Gardening the Community an oasis in Springfield's Six Corners

The Hancock Street garden

Gardening the Community youths deliver their produce to market by bicycle


Childhood obesity and diabetes disproportionately affect people of color, poor people, and people who live in what are called “food deserts”: places where corner stores may abound, but few, if any, retailers sell fresh groceries.


Embarking on its fourth season, the Mason Square Farmer’s Market is an oasis in the Springfield food desert, serving the Six Corners neighborhood from an array of local producers of fresh fruits and vegetables and other farm-fresh foods. Held in the Baystate Mason Square Health Center parking lot, this seasonal, open-air farmer’s market is open to the public on Saturdays, from 10AM to 2PM from July through October. One of the vendors is Gardening the Community.
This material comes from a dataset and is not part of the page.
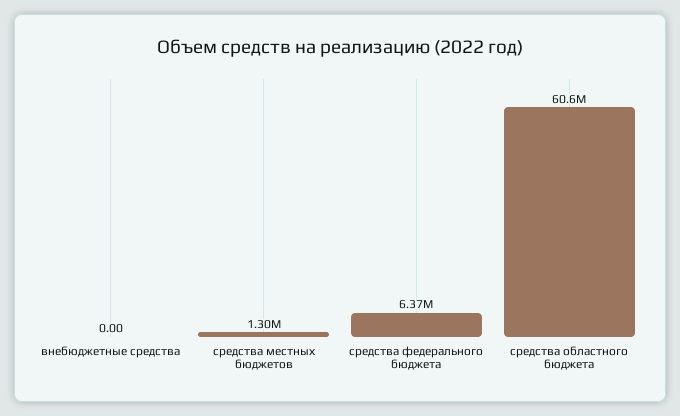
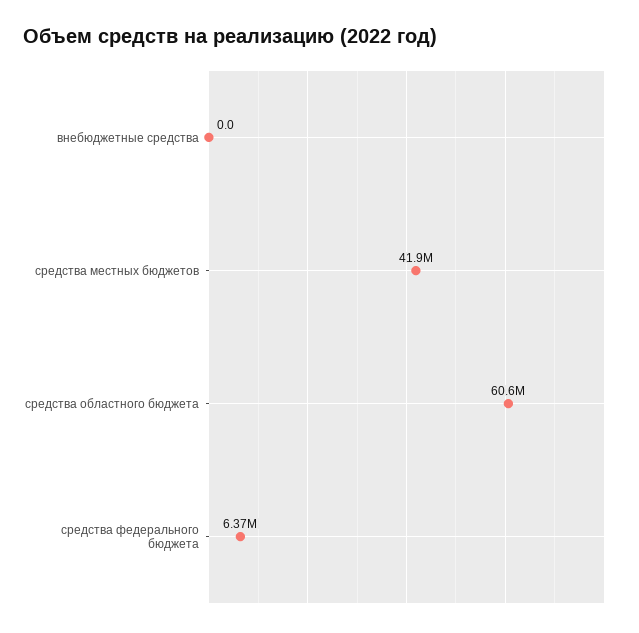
средства местных бюджетов: 1300000 -> 41900000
On Wednesday, I joined a tour of the Hancock Street garden led by Ibrahim Ali, Youth Director of Gardening the Community. While more than a dozen young gardeners worked near us in small groups, representatives of a local community task force learned about their work. One person on the tour who introduced herself to me gave me a briefing on how funding trickles down to support projects like this one. Deborah Albury has a daughter who worked for GtC, but this visit was in her role as Project Director of The Healthy Communities Collaborative. Albury explained one source of funding for projects like Gardening the Community that originates with state mandates for hospitals to invest in community health. State funding from the departments of Public Health and Nutrition is channeled through area hospitals under mandate, including Baystate, to organizations like the Mason Square Health Task Force, which distributes minigrants to small, local projects that foster the health of communities like Six Corners in Springfield.


Another way government dollars are channeled into growing gardens in urban deserts, is through food stamp (EBT/SNAP) benefits and the WIC program. Farmer’s markets all over Massachusetts accept these benefits, allowing the residents of the Six Corners neighborhood to go to the Mason Square Farmer’s Market and use cash, EBT/SNAP, or WIC benefits to buy fresh vegetables that were grown by the young people of their community, in nearby garden plots that nourish and beautify the area.


The most important growing that occurs in Gardening the Community, is what happens in the hands, hearts, and minds of the young people who work in these gardens. From volunteers as young as nine, to young adults in college, GtC grows experienced gardeners. The young people may earn a daily stipend or hourly wage for their labor, but more importantly, they learn valuable skills, an appreciation for what goes into producing food, and enthusiasm for the foods themselves. I heard one young man speaking of some herbs he had planted, that might have been threatened by invading neighborhood dogs: “My cilantro?” he said, putting the emphasis on the possessive. “That I grew?” He was invested.


By putting the young people in charge, from selecting which seeds to order, to selling the produce in the farmer’s market, Ali and GtC are growing future leaders. One young man I spoke to was emphatic and clear about the leadership skills that were fostered in the garden, telling me that they have given him practical experience and confidence in his ability to lead, wherever he is. This is a measure of wellness, for which everyone involved in Gardening the Community can be proud.